All children do best with a routine, particularly babies. Try to keep a normal pattern during the moving process, such as napping and feeding. Once you arrive in your new home, set up baby’s nursery first and keep the layout as similar to the old house as possible.

Remember to use the same nap times, feeding times, bath times, and bed times along with towels, blankets, soft toys and try not to let your baby ‘experience’ too much of your stress. If the routine and set-up is the same, baby should do just fine!

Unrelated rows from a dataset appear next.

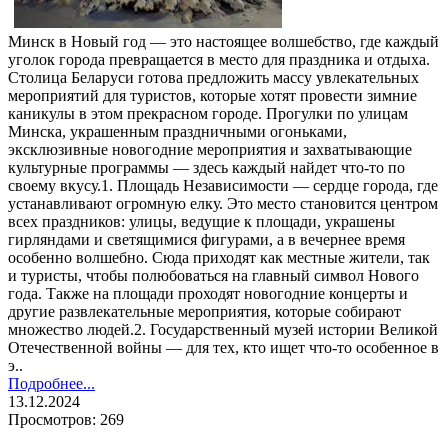
Минск в Новый год — это настоящее волшебство, где каждый
уголок города превращается в место для праздника и отдыха.
Столица Беларуси готова предложить массу увлекательных
мероприятий для туристов, которые хотят провести зимние
каникулы в этом прекрасном городе. Прогулки по улицам
Минска, украшенным праздничными огоньками,
эксклюзивные новогодние мероприятия и захватывающие
культурные программы — здесь каждый найдет что-то по
своему вкусу.1. Площадь Независимости — сердце города, где
устанавливают огромную елку. Это место становится центром
всех праздников: улицы, ведущие к площади, украшены
гирляндами и светящимися фигурами, а в вечернее время
особенно волшебно. Сюда приходят как местные жители, так
и туристы, чтобы полюбоваться на главный символ Нового
года. Также на площади проходят новогодние концерты и
другие развлекательные мероприятия, которые собирают
множество людей.2. Государственный музей истории Великой
Отечественной войны — для тех, кто ищет что-то особенное в
э..
Подробнее...
13.12.2024
Просмотров: 269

Toddlers and younger children can be harder to manage because they might not understand why they are leaving the home they are used to and might feel anxiety about the change.

Young children have not mentally developed enough to understand future concepts, especially if there are no actual changes in the home. As the packing / moving day approaches, it can be useful to play-act the move with their toys to help the child understand what is about to happen.

While toddlers also do best with routine, being in a new house and home might lead to some ill-behavior and sleep problems. Be patient, understanding and loving, and as with babies, try to not let the child ‘experience’ too much of your stress. The expectation is that younger children adjust within 6 months.

For children aged 6-10 years old, they will understand what moving means and the hardest thing will be if they will be changing schools and/or leaving friends.

Some children will see it as an adventure, a positive experience; others might find it traumatizing and scary.

Spend time talking with your child about why you are moving. Be honest and help them understand. If possible, take your older child to look at properties and listen to their opinion. Also, talk about practicalities – how the move will happen, packing, whether there will be any nights in a hotel and so on.

Teenagers can also find moving difficult. Remember that teen years are full of emotions, hormones, often drama. If your teen has an established network of friends and has been with a particular school group all their life, changing can be very difficult.

Again, talk to your teen about the reason for the move, value their opinion on the new home, make them responsible for packing or clearing out their own belongings, and most importantly allow them to feel and be important in the process.

If the move involves a change of school, make sure your teen gets involved in new activities, for example, if s/he is a musician, have them sign up for band; if they enjoy sports, speak to the school about joining up. This serves two purposes 1. forces them to make new friends, 2. ensures they can still do activities they enjoy to help ease into the transition.

The final word – be mindful of your own stress. Whatever you’re feeling can feed over to your child. Keep the lines of communication open and try to stay patient. You’re a family – keep the love!